IMPORTANT NOTICE

It appears that most of the original data files (videos) have been removed from Youtube and therefore running the download scripts no longer produces a useful copy of the corpus. Unfortunately we cannot redistribute the data directly and the team has since moved on. If you want to use the corpus in your own research, your best bet is to get in touch with a group that has a copy of the corpus and see if you can share that. Thank you!

The How-2 Dataset

How-2 is a multimodal dataset which consists of around 80,000 instructional videos (about 2,000 hours) with associated English sub-titles and summaries. About 300 hours have also been translated into Portuguese using crowd-sourcing, and used during the JSALT 2018 Workshop. The How-2 training data was split into 300h and 2000h, with only the former supporting Portuguese Machine Translation. The 2000h set can be used for other tasks such as speech recognition, speech summarization, text summarization, and their multimodal extensions.

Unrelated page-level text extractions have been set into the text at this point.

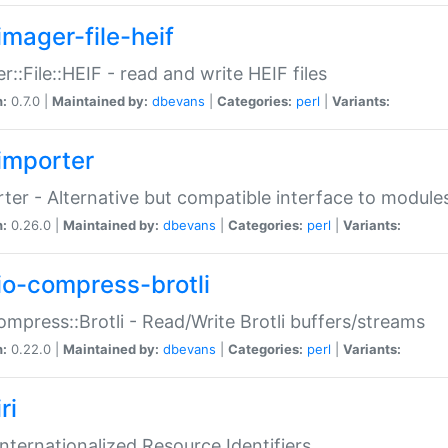
imager-file-heif
r::File::HEIF - read and write HEIF files
n:
0.7.0 |
Maintained by:
dbevans
|
Categories:
perl
|
Variants:
importer
ter - Alternative but compatible interface to module
n:
0.26.0 |
Maintained by:
dbevans
|
Categories:
perl
|
Variants:
io-compress-brotli
ompress::Brotli - Read/Write Brotli buffers/streams
n:
0.22.0 |
Maintained by:
dbevans
|
Categories:
perl
|
Variants:
ri
 Internationalized Resource Identifiers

We currently have released the following packages pertaining to the How-2 data to be able to replicate our results and encourage further research:

ASR (300h): This release contains (audio) fbank+pitch features in Kaldi scp/ark format for 300 hours
E2E Summarization + ASR (2000h): This release contains (audio_2000) fbank+pitch features in Kaldi scp/ark format, along with transcript and abstractive summaries for 2000 hours
Visual features: This release contains (video) Action features in numpy arrays for MT and ASR
English Transcript: This release contains (en) English text for How2
Portuguese Machine Translations: This release contains (pt) Portuguese crowdsource text
English Abstractive Summaries: This release contains (en_sum) Summarization text
Visual features for Summarization: This release contains (video_sum) Summarization action features in numpy arrays
Object Grounding Features: This release contains (ground) Object grounding test and development set

~~Please fill the [Data Request form]~~

Please cite the following paper in all academic work that uses this dataset:

@inproceedings{sanabria18how2,
  title = {{How2:} A Large-scale Dataset For Multimodal Language Understanding},
  author = {Sanabria, Ramon and Caglayan, Ozan and Palaskar, Shruti and Elliott, Desmond and Barrault, Lo\"ic and Specia, Lucia and Metze, Florian},
  booktitle = {Proceedings of the Workshop on Visually Grounded Interaction and Language (ViGIL)},
  year = {2018},
  organization={NeurIPS},
  url = {http://arxiv.org/abs/1811.00347}
}

More papers can be found in the bibliography.

~~To subscribe to the How2 mailing list click here.~~

Speech Summarization

How2 has been used for end to end speech summarization- we are releasing 43 dim fbank+pitch features to support this. See our ESPNet Recipe and paper. Please consider citing our paper on speech summarization if you utilize this data release.

@inproceedings{Sharma2022, 
author={Sharma, Roshan and Palaskar, Shruti and Black, Alan W and Metze, Florian},
booktitle={ICASSP 2022 - 2022 IEEE International Conference on Acoustics, Speech and Signal Processing (ICASSP)},
title={End-to-End Speech Summarization Using Restricted Self-Attention},
year={2022}, 
volume={},
number={},
pages={8072-8076},
doi={10.1109/ICASSP43922.2022.9747320}
}

How2 Get Help

Please use the issues ticket system (https://github.com/srvk/how2-dataset/issues) to ask questions and get clarifications.

How2 License

License information for every video can be found in the .info.json file that is being downloaded for every video. At the time of release, all videos included in this dataset were being made available by the original content providers under the standard YouTube License.

Unless noted otherwise, we are providing the contents of this repository under the Creative Commons BY-SA 4.0 (Attribution-Share-Alike) License (for data-like content) and/ or BSD-2-Clause License (for software-type content).